It follows the stories of Anna Jackson, an 11th generation arable and sheep farmer from Lincolnshire; Adrienne Gordon, a small-scale vegetable farmer in Cambridgeshire; and Ben Thomas, a Cornwall-based cattle farmer who specialises in pasture-fed beef. The film documents their highs and lows over a one-year period as they embark on a regenerative journey, working to adopt sustainable practices while building viable businesses in an environment degraded by industrial agriculture.

The film is directed at the farming community, with the Farming Guardian last month providing a Q&A session for its producer, saying: “We want to get the public and the policymakers onside and to get farming the long term investment that it needs” | Farm News | Farmers Guardian

The film is also directed at the wider public, with the latest Marshwood Vale Magazine reviewing Six Inches of Soil:

Film producer Claire Mackenzie and director Colin Ramsay have released a film, Six Inches of Soil, which is doing a series of screenings at small venues around the country. It recently sold out for a screening at the Chapel in the Garden in Bridport. In an earlier film made by the same pair, featuring five Cambridgeshire farmers, farmer David White shows viewers the value that conservation agriculture has had on his life and his farmland. He shows the ‘staggering’ amount of worms in his now healthy soil and calls his worms his ‘workforce’ saying that they work for him ‘24 hours a day 7 days a week’. They work to restructure the soil, which he says means he doesn’t need a huge tractor and lots of cultivation equipment. The worms create an environment that allows root structures to thrive. He says his soil hasn’t been disturbed by more that an inch to an inch and a half in five to six years, allowing it to stay healthy. With the annual cost of soil degradation in England and Wales estimated to be in the region of £1.2bn, what David White calls his ‘conservation, no till farming style of farming’ is showing benefits that are starting to be appreciated nationally and internationally.

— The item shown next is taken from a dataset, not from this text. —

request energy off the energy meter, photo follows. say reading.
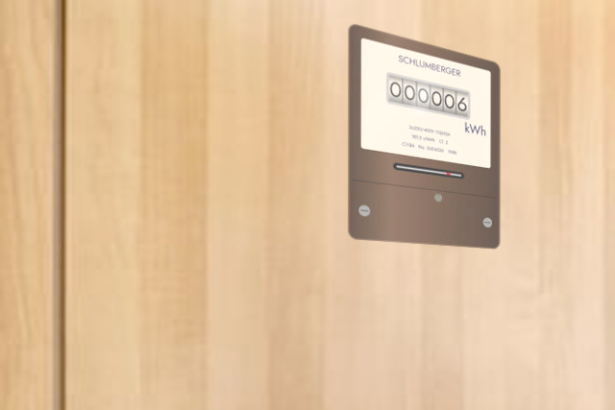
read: 6 kWh
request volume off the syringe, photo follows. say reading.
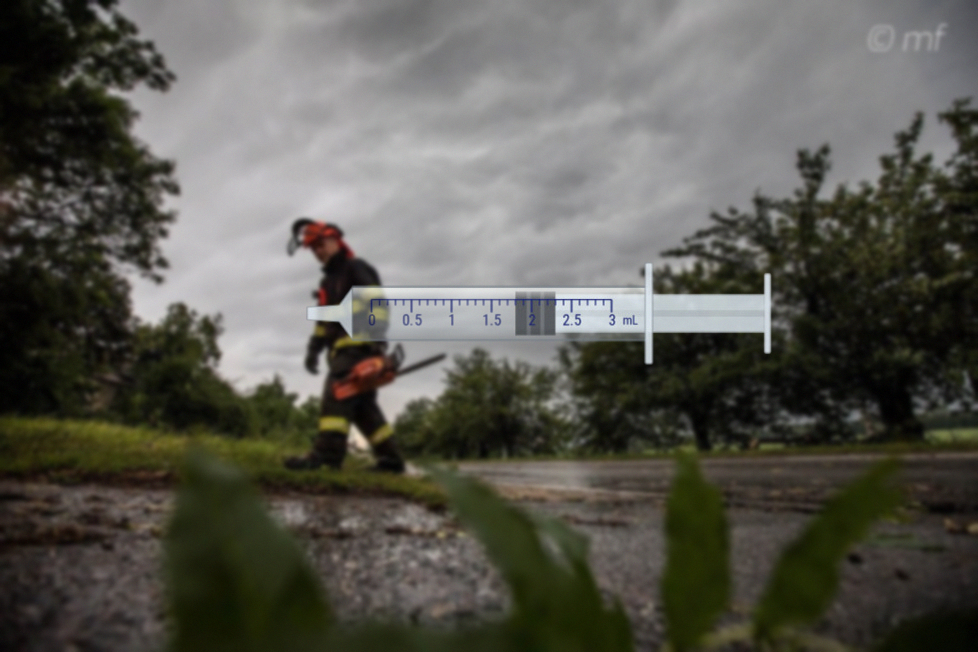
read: 1.8 mL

The joy of Six Inches of Soil is not it’s purveyance of doom and gloom, it is the fact that it’s focus is on a way forward. The three farmers featured in the film are looking at regenerative agricultural practices. ‘Regenerative agriculture is a suite of farming practices that rebuild soil, organic matter and restore biodiversity’ says the voiceover. ‘This is part of a growing movement of agro ecological farmers and food producers who are rejecting the industrial model. Choosing to work with nature, not against it.’ The sequence ends with the words. ‘Now is the time to reimagine our relationship with the soil, to recognize how it feeds us, protects us and sustains us. We need to hold the living soil in our hands and feel the earth beneath our feet once more.’

The film is also liberally scattered with comment from a range of experts including British activist and speaker Satish Kumar; Co-founder of the Leon restaurant chain, Henry Dimbleby; Professor Emeritus of Food Policy at City University of London, Tim Lang and Hannah Jones, farm carbon and soils adviser with the Farm Carbon Toolkit. There are many more voices also that offer observation and advice.

Finally, not everyone is enthusiastic, with a critique from George Monbiot in today’s Guardian, where he says: There’s no such thing as a benign beef farm – so beware the ‘eco-friendly’ new film straight out of a storybook.